We see from the Process types and profiles table that, if you use the multiconda profile and one tool falls in the Custom install category, the workflow will fail unless the tool is already installed and available in your ${PATH}. You also have the possibility to add the tool ins the path/ of the install directory (see multipath for details).
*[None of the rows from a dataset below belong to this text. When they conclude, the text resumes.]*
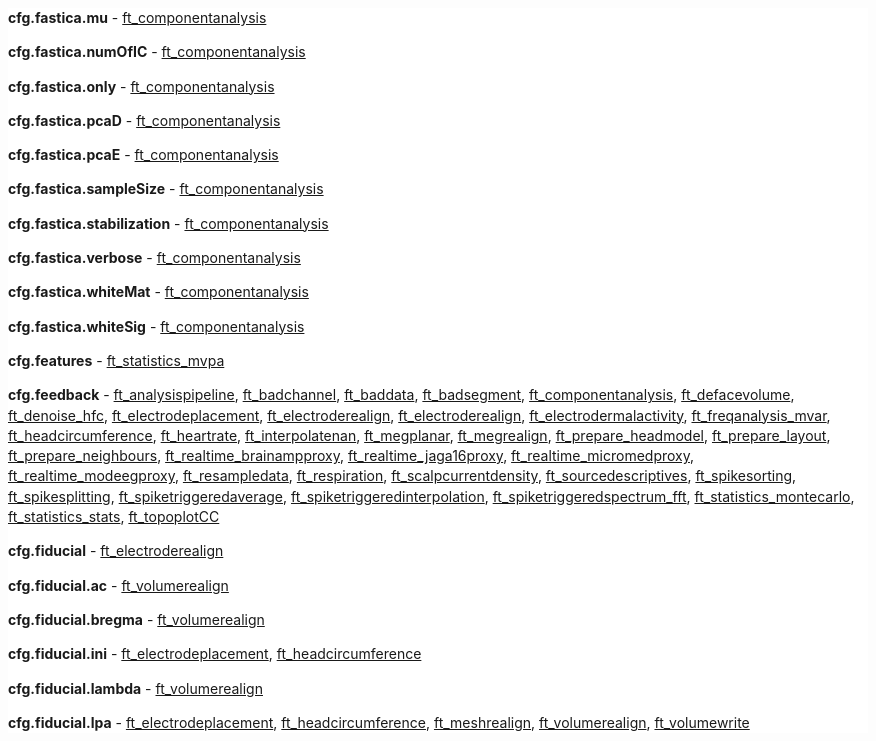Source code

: **cfg.fastica.mu** - [ft_componentanalysis](/reference/ft_componentanalysis)  

**cfg.fastica.numOfIC** - [ft_componentanalysis](/reference/ft_componentanalysis)  

**cfg.fastica.only** - [ft_componentanalysis](/reference/ft_componentanalysis)  

**cfg.fastica.pcaD** - [ft_componentanalysis](/reference/ft_componentanalysis)  

**cfg.fastica.pcaE** - [ft_componentanalysis](/reference/ft_componentanalysis)  

**cfg.fastica.sampleSize** - [ft_componentanalysis](/reference/ft_componentanalysis)  

**cfg.fastica.stabilization** - [ft_componentanalysis](/reference/ft_componentanalysis)  

**cfg.fastica.verbose** - [ft_componentanalysis](/reference/ft_componentanalysis)  

**cfg.fastica.whiteMat** - [ft_componentanalysis](/reference/ft_componentanalysis)  

**cfg.fastica.whiteSig** - [ft_componentanalysis](/reference/ft_componentanalysis)  

**cfg.features** - [ft_statistics_mvpa](/reference/ft_statistics_mvpa)  

**cfg.feedback** - [ft_analysispipeline](/reference/ft_analysispipeline), [ft_badchannel](/reference/ft_badchannel), [ft_baddata](/reference/ft_baddata), [ft_badsegment](/reference/ft_badsegment), [ft_componentanalysis](/reference/ft_componentanalysis), [ft_defacevolume](/reference/ft_defacevolume), [ft_denoise_hfc](/reference/ft_denoise_hfc), [ft_electrodeplacement](/reference/ft_electrodeplacement), [ft_electroderealign](/reference/ft_electroderealign), [ft_electroderealign](/reference/ft_electroderealign), [ft_electrodermalactivity](/reference/ft_electrodermalactivity), [ft_freqanalysis_mvar](/reference/ft_freqanalysis_mvar), [ft_headcircumference](/reference/ft_headcircumference), [ft_heartrate](/reference/ft_heartrate), [ft_interpolatenan](/reference/ft_interpolatenan), [ft_megplanar](/reference/ft_megplanar), [ft_megrealign](/reference/ft_megrealign), [ft_prepare_headmodel](/reference/ft_prepare_headmodel), [ft_prepare_layout](/reference/ft_prepare_layout), [ft_prepare_neighbours](/reference/ft_prepare_neighbours), [ft_realtime_brainampproxy](/reference/realtime/example/ft_realtime_brainampproxy), [ft_realtime_jaga16proxy](/reference/realtime/example/ft_realtime_jaga16proxy), [ft_realtime_micromedproxy](/reference/realtime/example/ft_realtime_micromedproxy), [ft_realtime_modeegproxy](/reference/realtime/example/ft_realtime_modeegproxy), [ft_resampledata](/reference/ft_resampledata), [ft_respiration](/reference/ft_respiration), [ft_scalpcurrentdensity](/reference/ft_scalpcurrentdensity), [ft_sourcedescriptives](/reference/ft_sourcedescriptives), [ft_spikesorting](/reference/contrib/spike/ft_spikesorting), [ft_spikesplitting](/reference/contrib/spike/ft_spikesplitting), [ft_spiketriggeredaverage](/reference/contrib/spike/ft_spiketriggeredaverage), [ft_spiketriggeredinterpolation](/reference/contrib/spike/ft_spiketriggeredinterpolation), [ft_spiketriggeredspectrum_fft](/reference/contrib/spike/ft_spiketriggeredspectrum_fft), [ft_statistics_montecarlo](/reference/ft_statistics_montecarlo), [ft_statistics_stats](/reference/ft_statistics_stats), [ft_topoplotCC](/reference/ft_topoplotCC)  

**cfg.fiducial** - [ft_electroderealign](/reference/ft_electroderealign)  

**cfg.fiducial.ac** - [ft_volumerealign](/reference/ft_volumerealign)  

**cfg.fiducial.bregma** - [ft_volumerealign](/reference/ft_volumerealign)  

**cfg.fiducial.ini** - [ft_electrodeplacement](/reference/ft_electrodeplacement), [ft_headcircumference](/reference/ft_headcircumference)  

**cfg.fiducial.lambda** - [ft_volumerealign](/reference/ft_volumerealign)  

**cfg.fiducial.lpa** - [ft_electrodeplacement](/reference/ft_electrodeplacement), [ft_headcircumference](/reference/ft_headcircumference), [ft_meshrealign](/reference/ft_meshrealign), [ft_volumerealign](/reference/ft_volumerealign), [ft_volumewrite](/reference/ft_volumewrite)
To illustrate this, let’s try the following:

nextflow -c conf/test.config run main.nf -profile multiconda

Of course, it works.

Then, make the helloWorld tool unavailable:

cd ..
mv pipeline/bin/geniac/helloWorld multipath/helloWorld/bin/helloWorld
cd -
nextflow -c conf/test.config run main.nf -profile multiconda

Of course, it fails: .command.sh: line 2: helloWorld: command not found.

Thus try:

nextflow -c conf/test.config run main.nf -profile multiconda,multipath

It works!

Note

This example with the helloWorld tool is not the most relevant as this tool is available whatever the profile you use (see Process types and profiles) but it is just here to show that it is possible to combine profiles to make sure that all the tools will be available.